Blacktown Council plans to start the community garden in the grounds of what was a NSW agriculture department poultry research station and is now the Grantham Heritage Reserve. Sydney Organic Gardens, led by landscape designer and Permaculture Design Certificate holder, Steve Batley, is leading the process assisted by Fiona Campbell from the Australian City Farms & Community Gardens Network and the author.
Council’s sustainability staff are behind the garden development, including its food sustainability officer, Clarissa Davis, who is also known in local permaculture circles and is involved with an ecovillage project nearby.
The first session was an introduction to community gardens and looked at what the participants would like from their gardening experience. This second session focused on developing a realistic picture of what could be accomplished, and timelining those things.
A variety of participatory processes have been used to involve participants and council staff… World Cafe, the Workshop Method, small group and whole group work and individual visualisation, among others. Backcasting over the year from February 2012 was used in this latest session to help participants discern what could realistically be accomplished in that period.

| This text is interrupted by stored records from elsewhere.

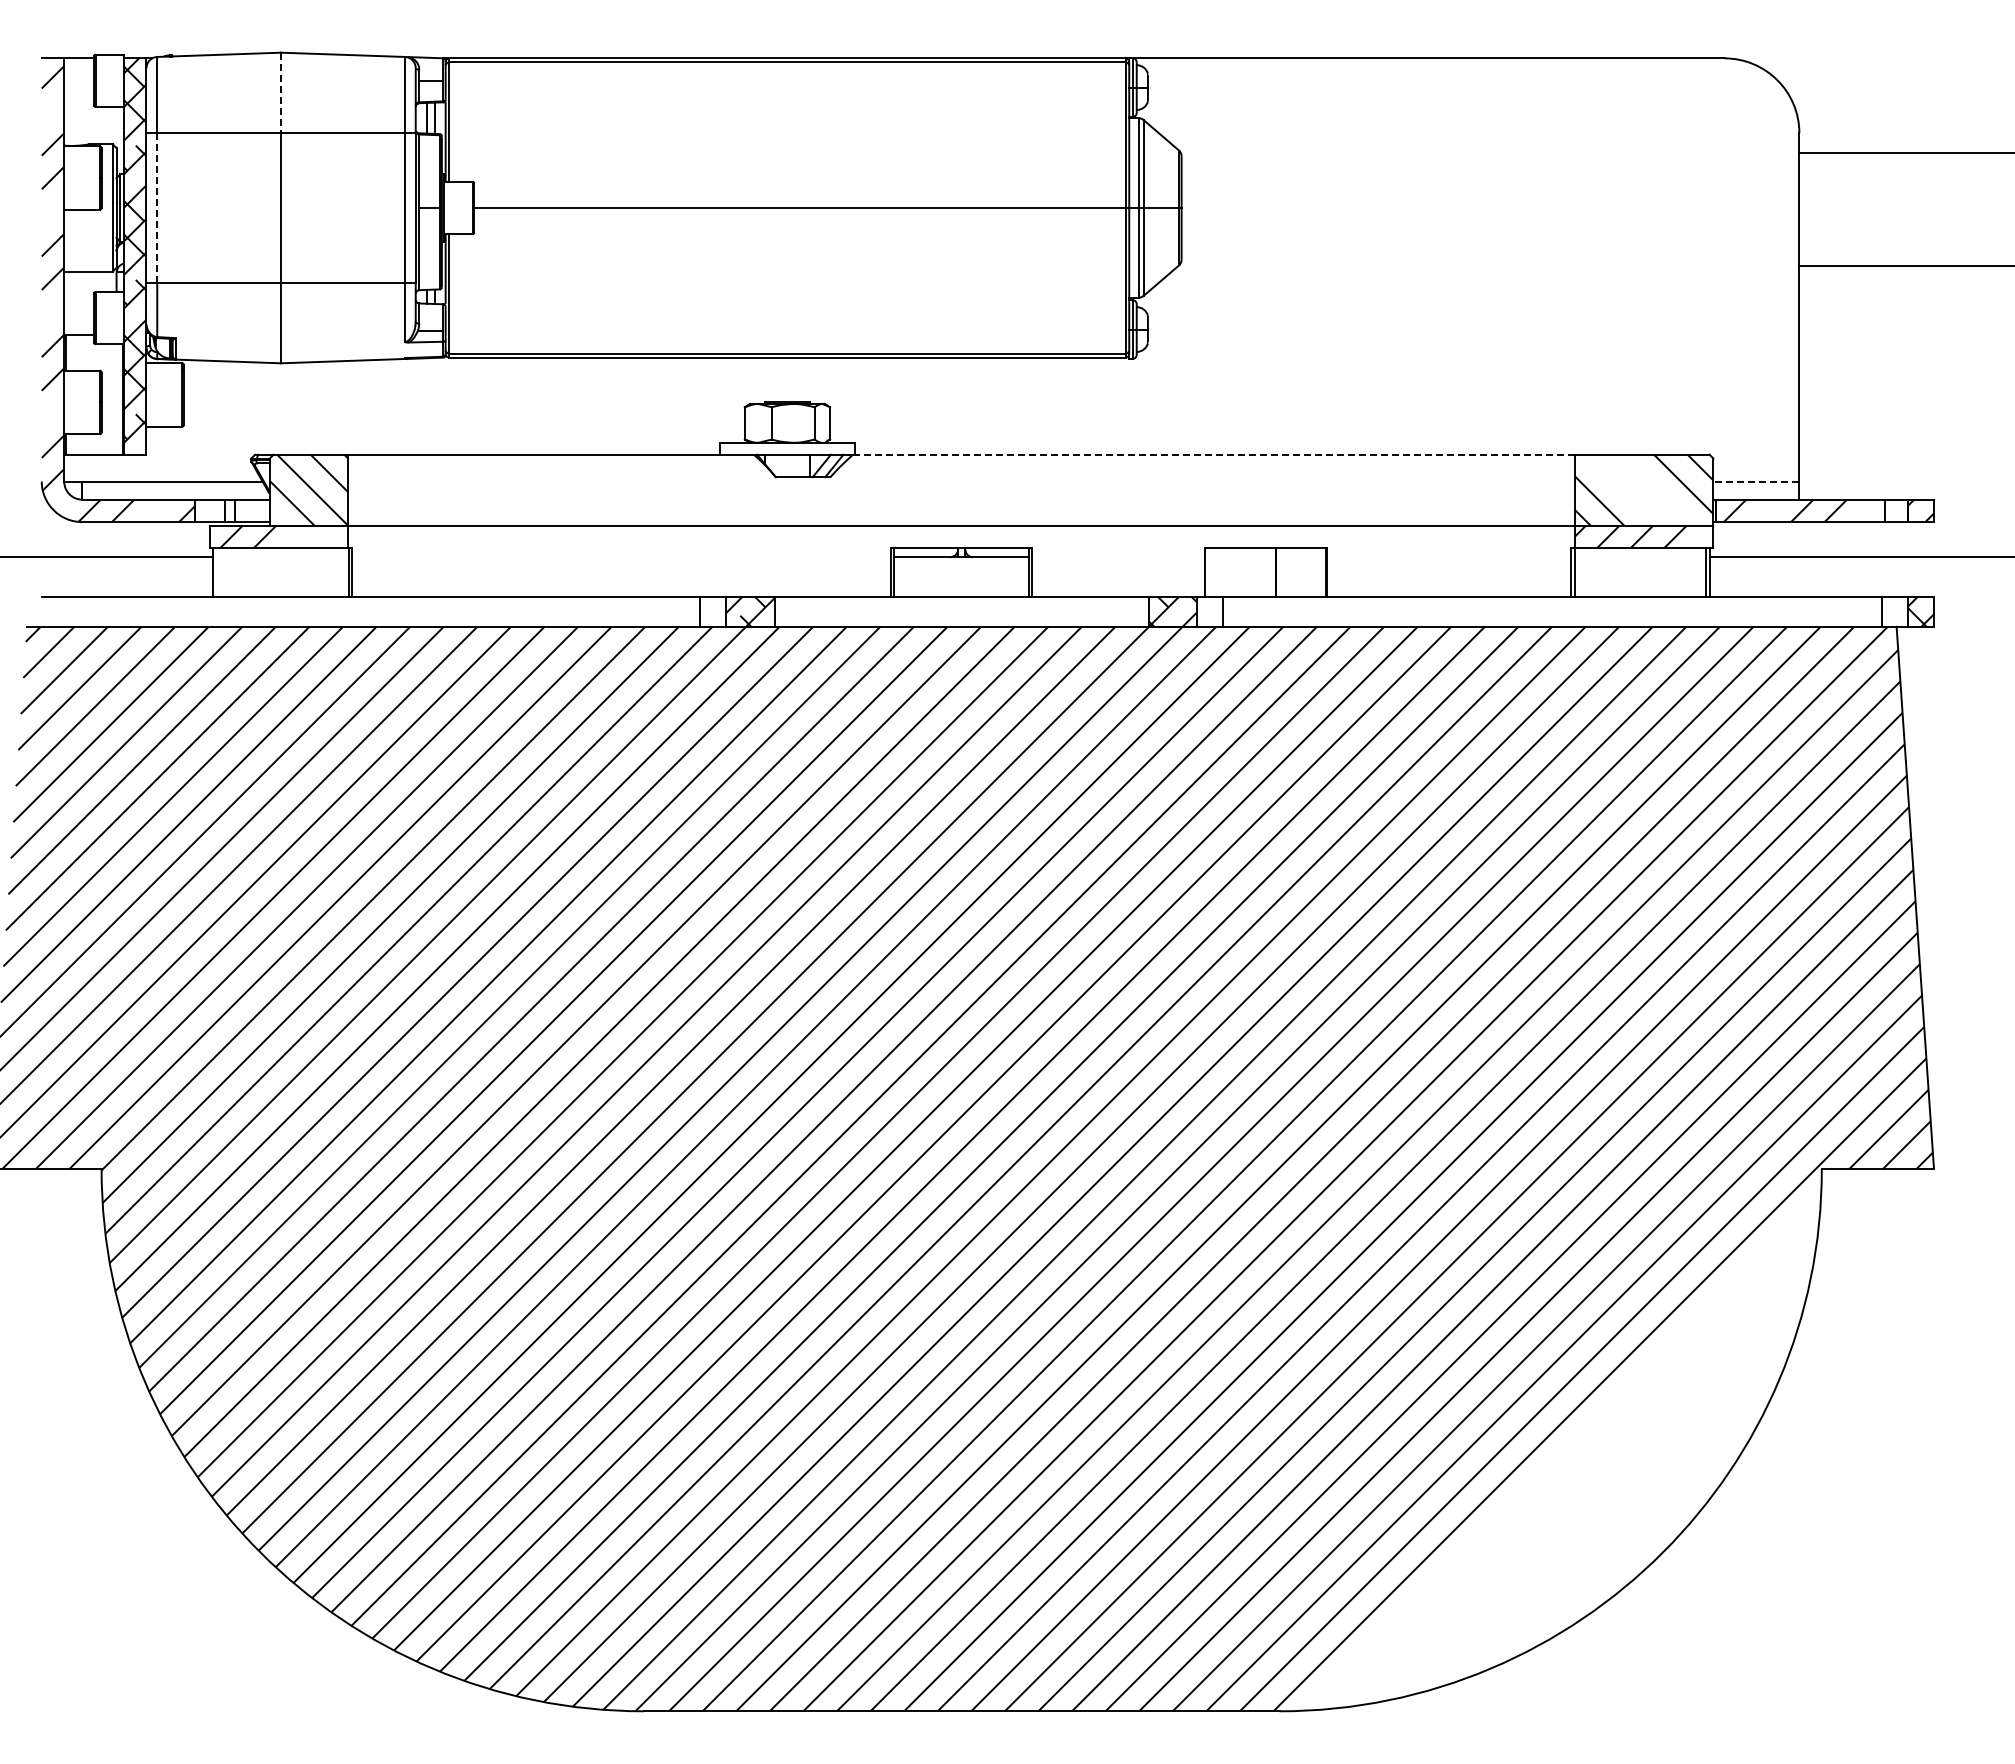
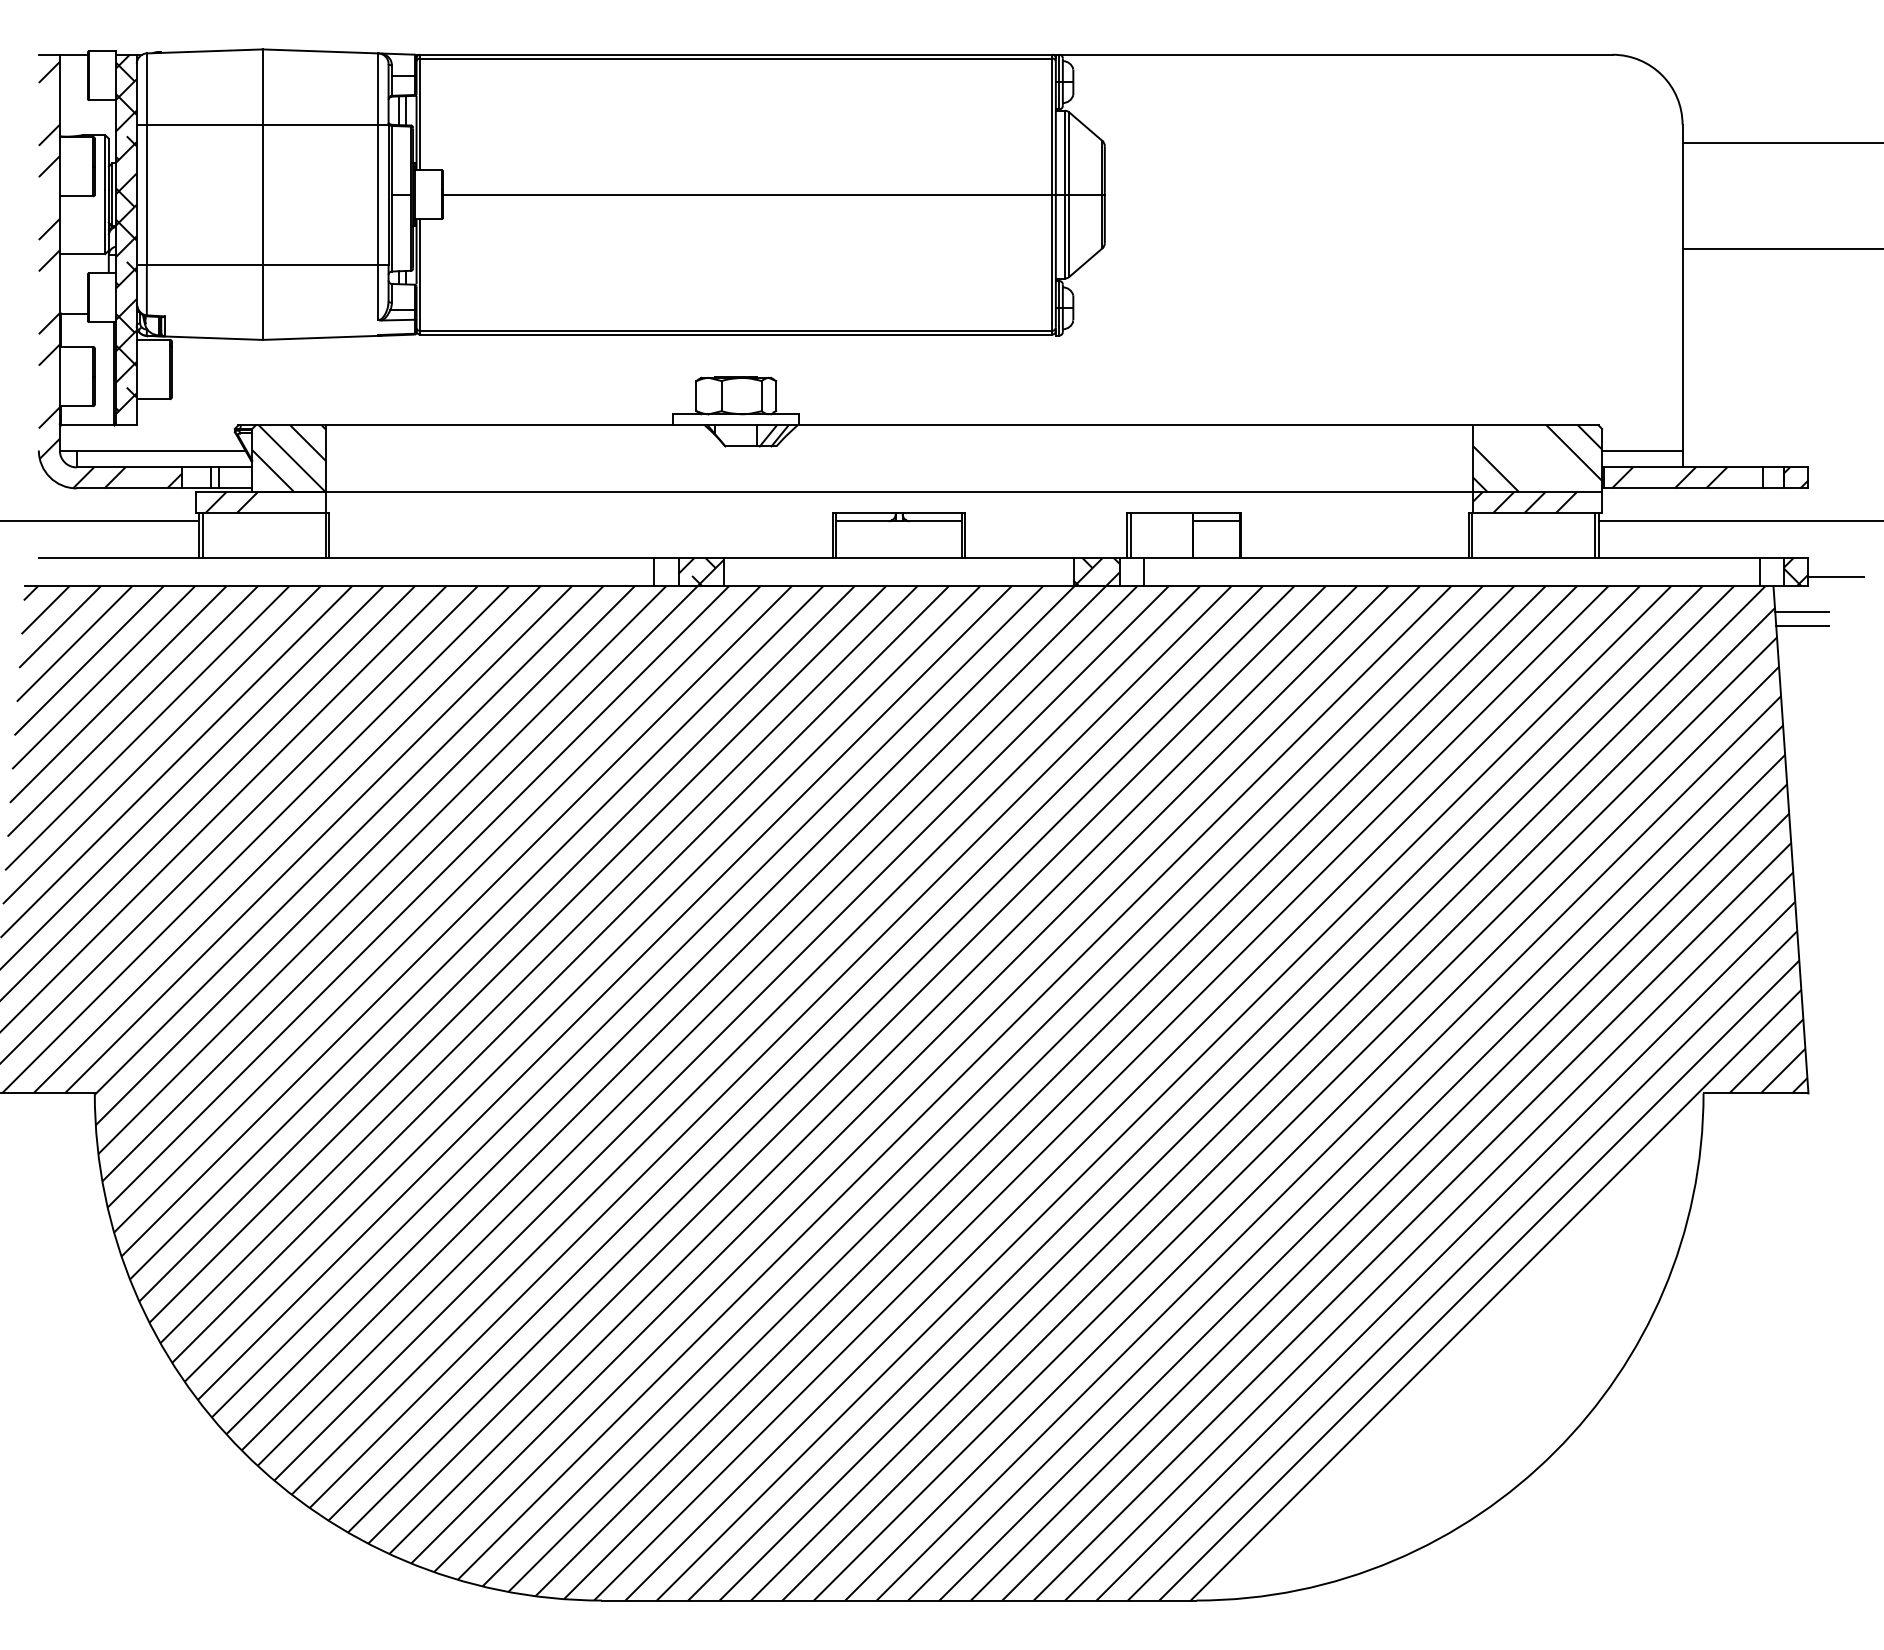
line: (281, 93) -> (263, 87), dashed -> solid
line: (157, 207) -> (147, 194), dashed -> solid
line: (1213, 454) -> (1134, 425), dashed -> solid
line: (1755, 481) -> (1641, 450), dashed -> solid
line: (1300, 557) -> (1216, 521), added
line: (217, 572) -> (203, 535), added
line: (1209, 572) -> (1130, 535), added
line: (1963, 617) -> (1836, 577), added
line: (1927, 654) -> (1802, 612), added
line: (1927, 669) -> (1802, 626), added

This was narrowed down to the first three months to assess what would be the first steps in creating the community garden, then the group produced the full year timeline to gain some idea of priorities and of what would be done first, then what next.
People worked with discussion, flip chart paper and, for the timeline, large Post-It notes with priorities written on them and laid out across the floor. Each session ends by going around the circle and evaluating it, and comments were made that the card-based process made timelining clear because it offered a visual representation. This supports the practice of using discussion accompanied
by some graphic element.
A discovery at the second session was an early permaculturist who, with Fiona Campbell and the author, did the first ever permaculture design course offered by Robyn Francis. That was in 1985. He’s been doing good work over all the years since and is involved in starting another community garden nearby in Blacktown.
A permaculture workshop is planned for a few weeks time, and the group will next tackle their governance via a plan of management based on the template being developed by the Australian city Farms & Community Gardens Network. All of this is to be accompanied by practical work in basic gardening skills.
The wide age and experience range make it likely that this will be a successful community community garden.